[Dataset entries]
########################################
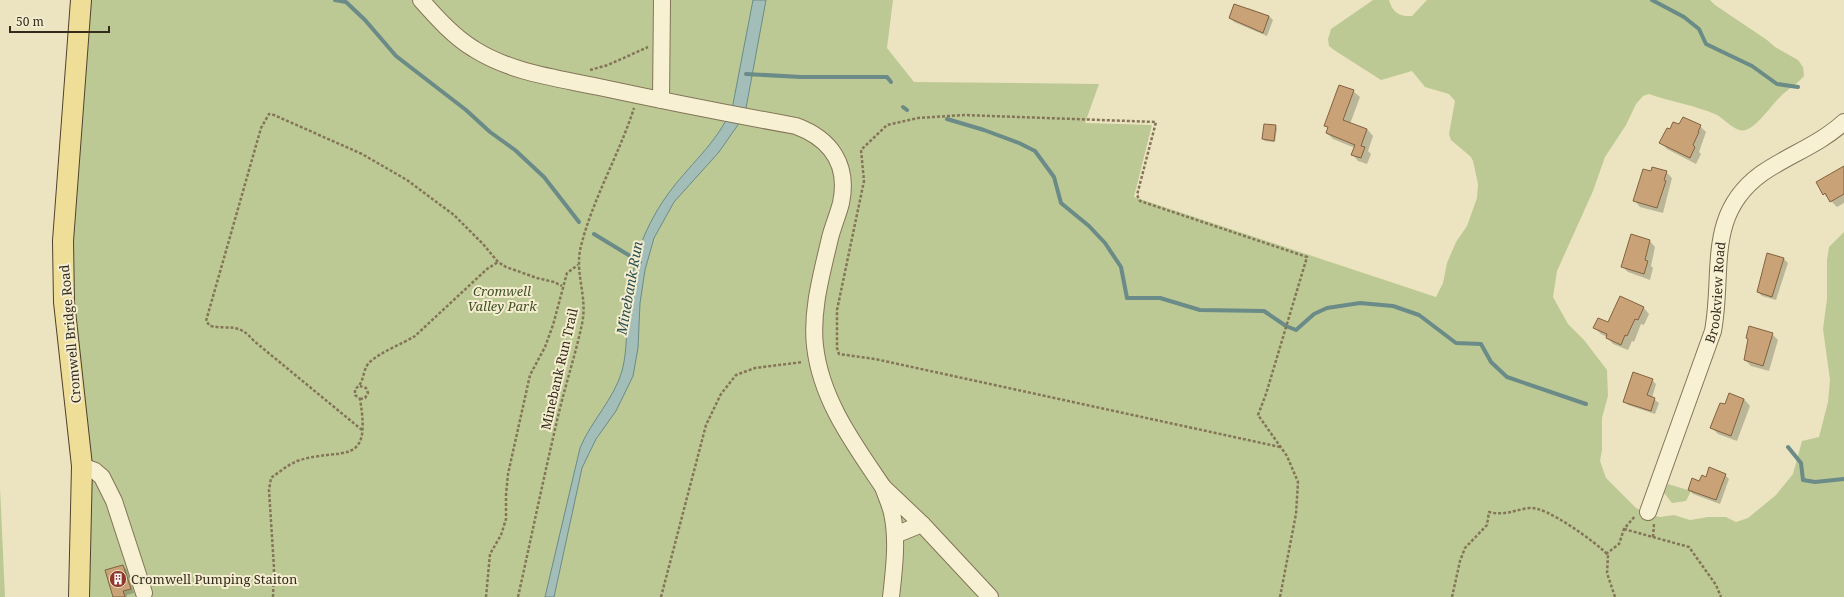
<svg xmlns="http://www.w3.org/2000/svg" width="1844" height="597" font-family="'Noto Serif',serif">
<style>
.green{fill:#bdc994}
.water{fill:#a3beb9;stroke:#6a8b87}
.shadow{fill:#0003}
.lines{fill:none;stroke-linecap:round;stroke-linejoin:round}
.stream{stroke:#6a8b87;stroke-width:4}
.building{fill:#c9a377;stroke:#82623f}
.minor-casing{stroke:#847559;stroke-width:18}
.major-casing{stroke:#51422d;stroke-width:22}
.path{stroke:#847559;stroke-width:2.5;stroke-dasharray:3 2;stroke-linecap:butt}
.minor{stroke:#f7f0d2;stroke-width:16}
.major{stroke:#eede98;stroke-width:20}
.labels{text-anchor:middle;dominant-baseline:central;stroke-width:4;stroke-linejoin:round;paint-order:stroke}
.park-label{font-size:13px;font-style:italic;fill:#3f5024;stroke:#f4edcf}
.street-label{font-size:13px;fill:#342b1d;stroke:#f4edcf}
.poi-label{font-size:13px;fill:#342b1d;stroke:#f4edcf;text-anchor:start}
.water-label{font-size:14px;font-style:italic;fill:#2c5153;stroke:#f4edcf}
</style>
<rect width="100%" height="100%" fill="#ece4c0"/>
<path class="green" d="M88,0h805l-6,48 27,34 185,2 -14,39 67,2 -18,72 302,100 7,-14 4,-20 9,-21 11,-16 10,-28 1,-14 -5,-23 -2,-4 -20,-17 -2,-6 6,-33 -6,-7 -24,-7 -13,-16 -31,9 -47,-30 -5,-4 -1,-7 3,-10 42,-29h16c3,12 11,17 23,16l15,-16h283l5,5 52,35 8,7 23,13 5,7 1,9c-5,6 -10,9 -16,14 -13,9 -29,36 -42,40 -11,3 -21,-11 -29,-15 -22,-10 -46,-13 -68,-21l-6,2 -7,8 -10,21 -21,32 -12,34 -36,80 -4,26 15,27 16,16 23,30 1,26 -6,22v32l-2,11 6,17 30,30 14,7 10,2 14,-2 16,5 18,-3h18l10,5 12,-4 28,-23 17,-21 9,-33 17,-4 9,-35 2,-22 -7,-51 4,-30v-39l2,-13 15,-15v365h-1757l-18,-338z
M1668,484l23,7 -5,10 -14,2 -8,-10z
M0,487l5,110h-5z"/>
<path class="water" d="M753,0h13l-20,108 -4,11 -23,33 -45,50 -20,36 -9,32 -5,33 -2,45 -5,28 -17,35 -20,28 -14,29 -28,129h-9l35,-149c11,-27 34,-49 42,-77 6,-23 4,-46 6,-69 3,-23 8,-47 17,-68 7,-16 16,-31 26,-44 21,-28 51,-52 62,-86z"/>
<path class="shadow" d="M1248,8l21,8 4,4 -6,16 -33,-14 -4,-4z
M1353,91l7,6 -10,27 17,5 6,7 -5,15 3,3 -4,10 -9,-3 -6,-7 3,-6 -22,-9 -6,-6 2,-4 -4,-4z
M1275,126l2,2 -2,14 -10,-1 -2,-2z
M1680,126h20l6,6 -7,20 2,2 -5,10 -29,-15 -6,-6 9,-12z
M1844,169v34l-7,4 -13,-13 -7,-12z
M1651,172h15l6,6 -9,35 -23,-6 -6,-7z
M1649,240l6,7 -4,19 2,2 -3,12 -22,-8 -6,-6z
M1768,254l16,5 4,4 -12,37 -14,-4 -4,-4z
M1643,307l6,7 -5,11 -3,-1 -7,18 -2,-1 -4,9 -15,-6 -6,-7 -6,-3 -6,-6 14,-4z
M1772,334l6,6 -9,31 -18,-5 -6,-6 4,-20 -2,-2z
M1652,380l4,4 -4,14 7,5 -4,11 -27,-9 -4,-4z
M1730,394l14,5 6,7 -13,35 -19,-7 -6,-6 13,-22z
M1725,475l4,4 -9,25 -27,-10 -4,-4 17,-12z
M123,566l4,4 7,23 -7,2v2h-13z"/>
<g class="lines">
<path class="stream" d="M335,0l11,2 19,18 31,36 70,54 24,22 25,18 29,27 35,45
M1652,0l32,17 15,12 7,15 46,22 25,18 21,3
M746,74l55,3h86l4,5
M903,107l4,3
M947,119l37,11 35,13 16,8 19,26 7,26 28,23 16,17 16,24 6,31h33l40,12 64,1 22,15 10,4 18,-16 13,-6 33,-5 33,3 26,9 37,28 25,1 10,18 16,15 79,27
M594,234l46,28
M1788,447l13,16 2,17 12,2 29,-3"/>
</g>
<path class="building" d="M1234,4l35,12 -6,17 -34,-15z
M1339,85l15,5 -11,30 24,9 -6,17 4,1 -4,11 -10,-3 4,-10 -29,-12 2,-6 -4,-1z
M1683,117l18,8 -3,7h1l-6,13 2,2 -5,11 -31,-15 8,-15 3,1 3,-7 6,2z
M1264,124l12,1 -2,16 -12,-2z
M1844,166v28l-14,8 -5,-9 -2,2 -7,-13z
M1652,167l15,4 -3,9 2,1 -9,27 -24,-7 10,-32 8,2z
M1631,234l19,6 -5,20 3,1 -4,13 -23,-7z
M1767,253l17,5 -12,39 -15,-5z
M1620,296l24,11 -6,13 -3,-1 -8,17 -2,-1 -4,10 -15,-7 1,-4 -14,-6 5,-10 10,4z
M1749,326l24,7 -10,33 -19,-6 4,-21 -2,-1z
M1633,372l20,7 -6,16 8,3 -4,13 -28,-9z
M1729,393l15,6 -13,37 -21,-8 10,-25 5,1z
M1709,467l17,7 -10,26 -28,-10 4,-12 7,3 3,-6 4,2z
M123,565l8,24 -8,2 2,6h-12l-8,-27z"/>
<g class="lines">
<defs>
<g id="minor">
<path d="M421,0c16,18 33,37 53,49 38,24 83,29 125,38 65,14 131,27 197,39 35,13 53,39 45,77 -3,12 -8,23 -11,35 -8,35 -19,72 -15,108 6,54 39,98 68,141"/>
<path d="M661,100l1,-100"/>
<path d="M82,466l13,5 7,6 12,24 30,92"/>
<path id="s1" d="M1648,512l65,-181c11,-59 -8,-116 48,-157 27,-19 58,-29 83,-52"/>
<path d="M895,535l27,-11"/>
<path d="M891,597c3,-27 7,-57 1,-84 -2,-9 -6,-17 -9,-26l39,37 68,73"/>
</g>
<path id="major" d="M79,597l3,-131 -18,-164 -1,-61 18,-241"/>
</defs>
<use href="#minor" class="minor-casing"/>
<use href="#major" class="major-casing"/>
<path class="path" d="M590,70l18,-5 40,-18
M360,399l5,-1 3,-5 -2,-5 -6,-2
M362,430l-108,-89c-16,-19 -24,-11 -44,-15l-4,-5 55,-193 8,-14 5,1 88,39 45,26 47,35 29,29 15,18 8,5 31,11 17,4 8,4
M1624,529l65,18 27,38 5,12
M1653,537l1,-13
M1606,554l13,-10 5,-15 11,-13
M273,597l1,-29 -5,-78 2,-12c8,-6 17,-13 26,-17 45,-15 75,9 63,-62l-5,-4v-6c11,-7 6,-20 16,-28 10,-9 31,-17 44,-25l72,-67 11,-7
M486,597l4,-43 11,-19 5,-16v-24l2,-21 22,-99 15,-28 8,-22 14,-52 11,-8
M518,597c14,-63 27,-126 42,-189 7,-28 16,-56 22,-84 6,-28 -8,-51 -1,-78 12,-48 38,-91 53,-138
M661,597l45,-172 15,-31 15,-19 19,-7 48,-6
M1280,597l16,-83 2,-32 -11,-26 -29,-41 8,-21 41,-137 -167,-56 -3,-6 19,-73 -192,-7 -46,3 -31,7 -26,25 3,31 -27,129v38l2,6 36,5 405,88
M1452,597l8,-36 5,-13 22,-23 2,-13c15,4 26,-2 40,-4 16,-3 68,35 79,47l-1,18 8,24"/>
<use href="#minor" class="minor"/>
<use href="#major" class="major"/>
</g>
<defs>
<symbol id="building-disc" viewBox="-11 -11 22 22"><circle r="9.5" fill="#90362b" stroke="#f4edcf"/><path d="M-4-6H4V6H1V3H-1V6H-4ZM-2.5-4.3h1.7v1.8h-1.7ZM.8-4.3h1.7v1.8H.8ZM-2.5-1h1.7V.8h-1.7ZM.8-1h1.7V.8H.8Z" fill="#fff"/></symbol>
</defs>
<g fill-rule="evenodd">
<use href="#building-disc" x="108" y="569" width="20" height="20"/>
</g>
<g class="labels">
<g class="park-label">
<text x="502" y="291">Cromwell<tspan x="502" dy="15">Valley Park</tspan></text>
</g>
<g class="street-label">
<text stroke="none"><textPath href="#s1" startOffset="231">Brookview Road</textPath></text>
<text transform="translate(70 334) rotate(-95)">Cromwell Bridge Road</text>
<text transform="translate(559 369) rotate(-77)">Minebank Run Trail</text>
</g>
<g class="poi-label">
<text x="131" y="579">Cromwell Pumping Staiton</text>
</g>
<g class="water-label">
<text transform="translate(629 288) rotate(-80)">Minebank Run</text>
</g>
</g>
<path d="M10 26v6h99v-6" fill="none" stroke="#342b1d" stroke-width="2"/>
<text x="16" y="26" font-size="12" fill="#342b1d" stroke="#f4edcf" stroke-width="3" paint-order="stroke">50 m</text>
</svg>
########################################
> **WORK INSTRUCTION**
Your answer should hold every line of the entries that contains the string "linecap".

> **SOLVED PROBLEM**
.lines{fill:none;stroke-linecap:round;stroke-linejoin:round}
.path{stroke:#847559;stroke-width:2.5;stroke-dasharray:3 2;stroke-linecap:butt}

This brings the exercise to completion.